Chart understanding data
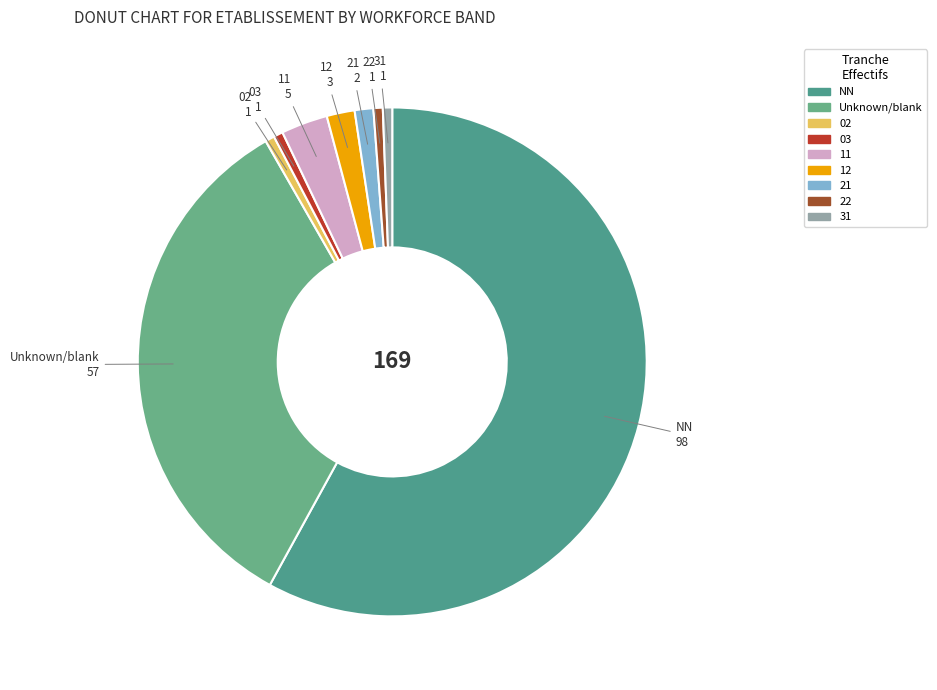

Is it true that 03 is 1% of the pie?

True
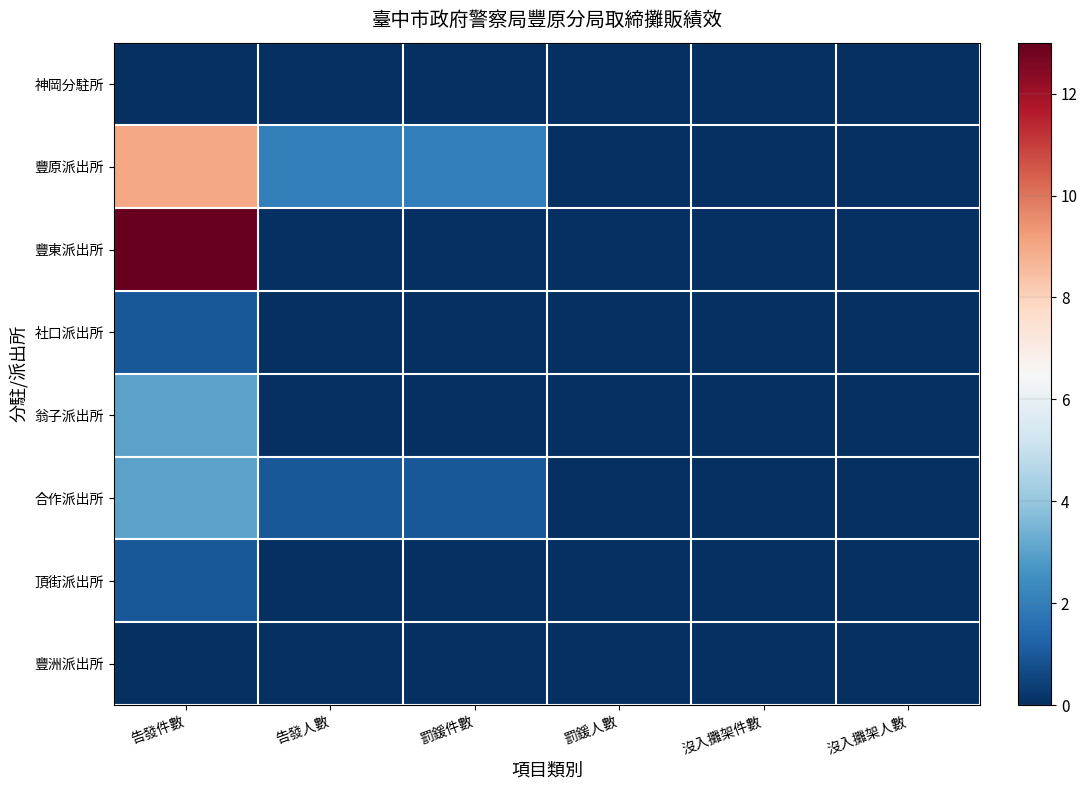

Which category has the lowest value across all series?

告發件數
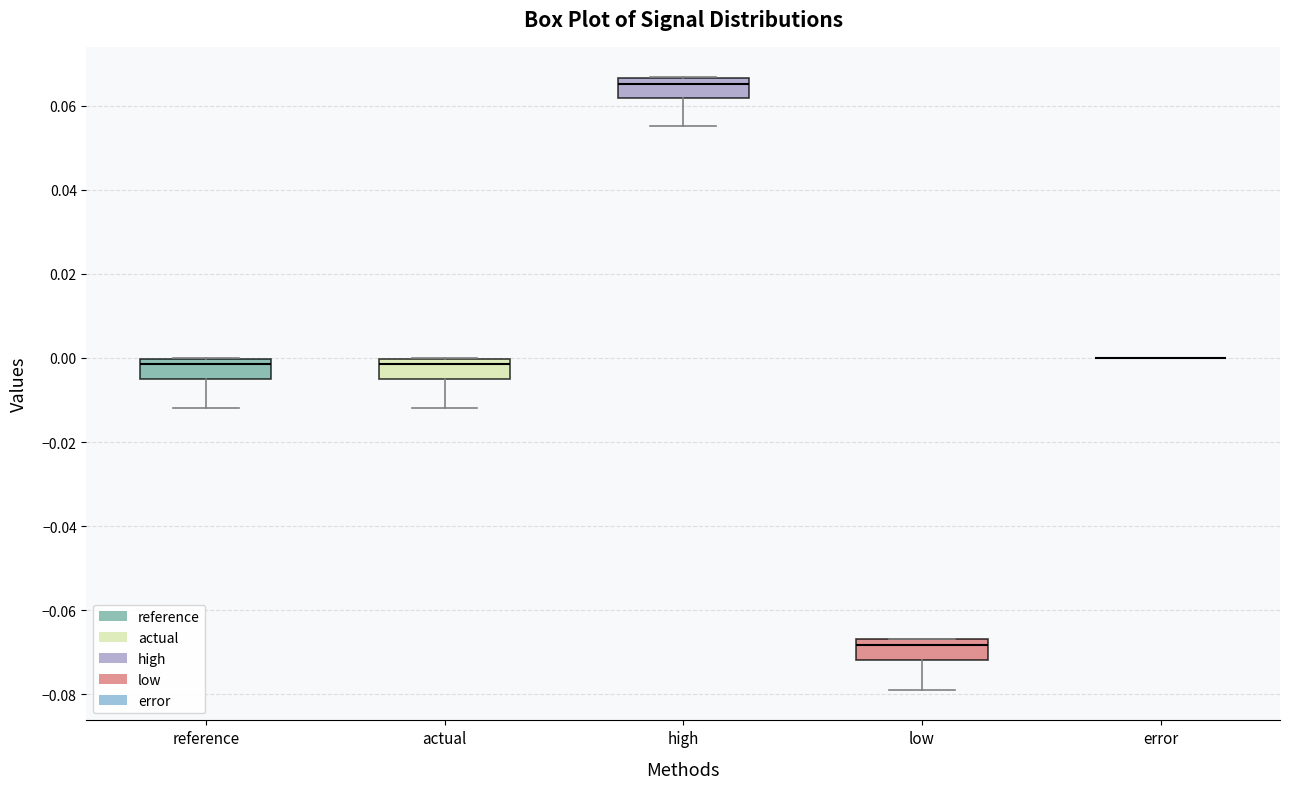

Reading left to right, transcribe this box plot: for each box, give where its median line is, the range the box spans, and where its two whiskers end, as read against the y-axis. The values are not printed on the chart, so give them approximately, as read against the axis.

reference: median -0.002, box -0.004 to 0.000, whiskers -0.012 to 0.000
actual: median -0.002, box -0.004 to 0.000, whiskers -0.012 to 0.000
high: median 0.066 (just below the box's upper edge), box 0.062 to 0.066, whiskers 0.056 to 0.066
low: median -0.068, box -0.072 to -0.066, whiskers -0.078 to -0.066
error: box collapsed to a line at 0.000, whiskers 0.000 to 0.000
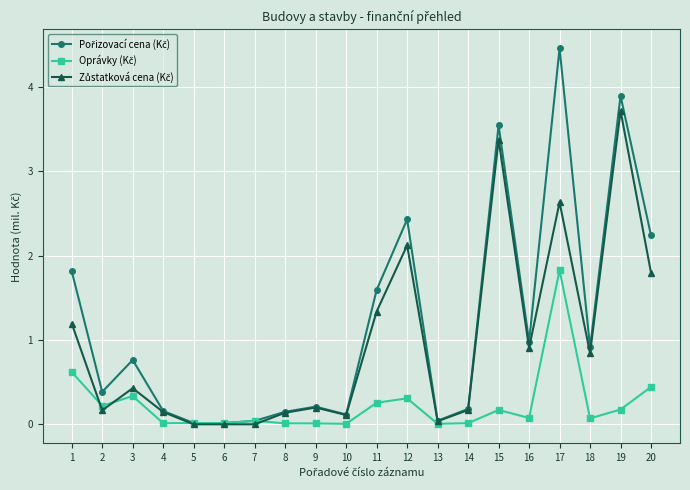

What is the greatest value displayed?

4.5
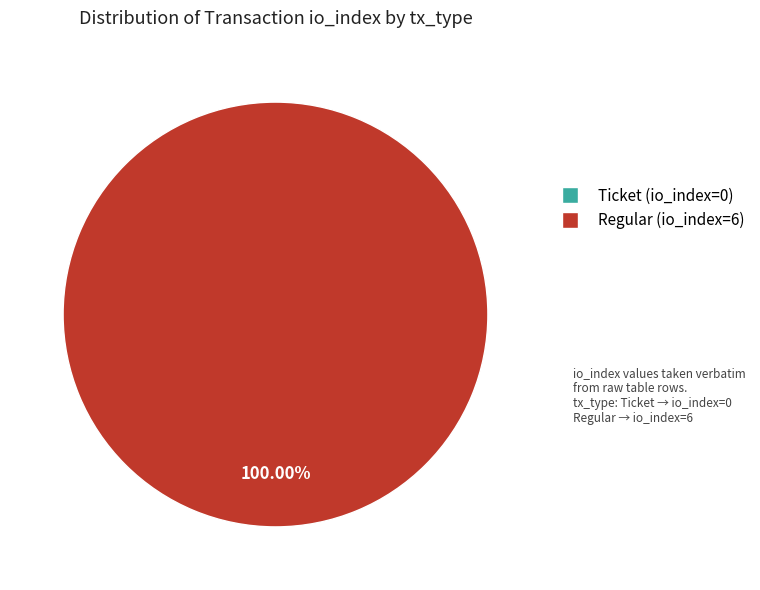

To the nearest percent, what is the combined percentage of Regular (io_index=6) and Ticket (io_index=0)?

100%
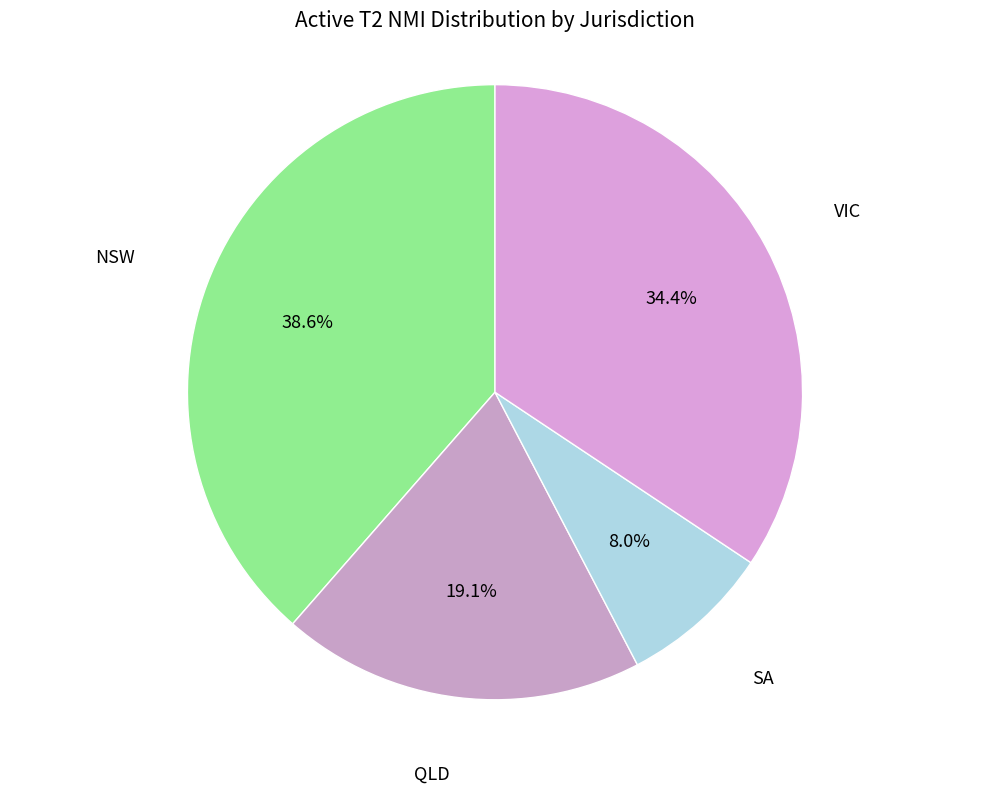

Which slice is the largest?

NSW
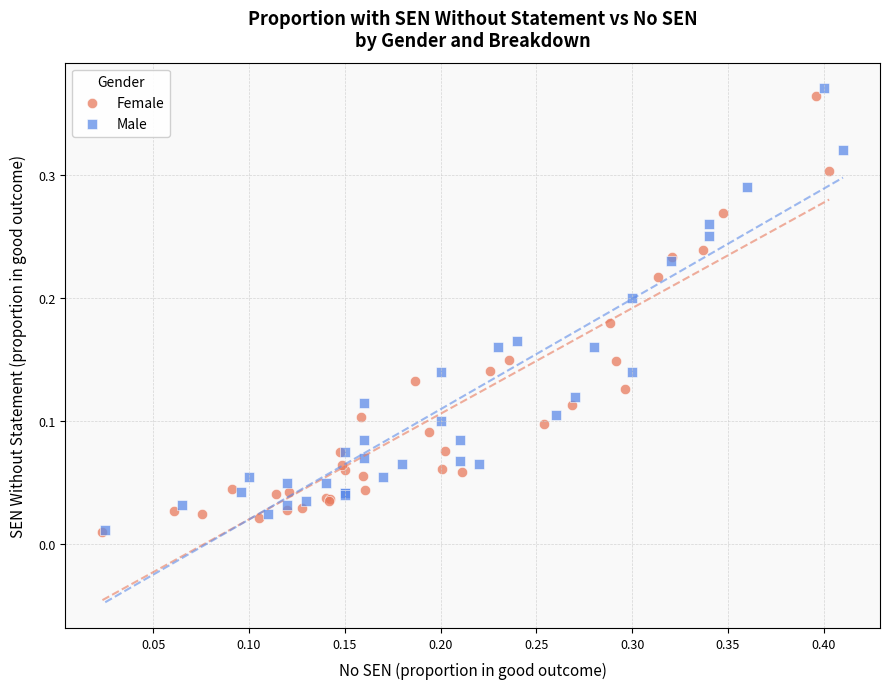

Which series reaches the maximum Y coordinate?

Male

**Problem details:** Render the material above as a JSON list of strings, one string per line, skipping blank lines and leaving out the pictures.

**Written solution:**
[
  "Is it true that 03 is 1% of the pie?",
  "True",
  "Which category has the lowest value across all series?",
  "告發件數",
  "Reading left to right, transcribe this box plot: for each box, give where its median line is, the range the box spans, and where its two whiskers end, as read against the y-axis. The values are not printed on the chart, so give them approximately, as read against the axis.",
  "reference: median -0.002, box -0.004 to 0.000, whiskers -0.012 to 0.000",
  "actual: median -0.002, box -0.004 to 0.000, whiskers -0.012 to 0.000",
  "high: median 0.066 (just below the box's upper edge), box 0.062 to 0.066, whiskers 0.056 to 0.066",
  "low: median -0.068, box -0.072 to -0.066, whiskers -0.078 to -0.066",
  "error: box collapsed to a line at 0.000, whiskers 0.000 to 0.000",
  "What is the greatest value displayed?",
  "4.5",
  "To the nearest percent, what is the combined percentage of Regular (io_index=6) and Ticket (io_index=0)?",
  "100%",
  "Which slice is the largest?",
  "NSW",
  "Which series reaches the maximum Y coordinate?",
  "Male"
]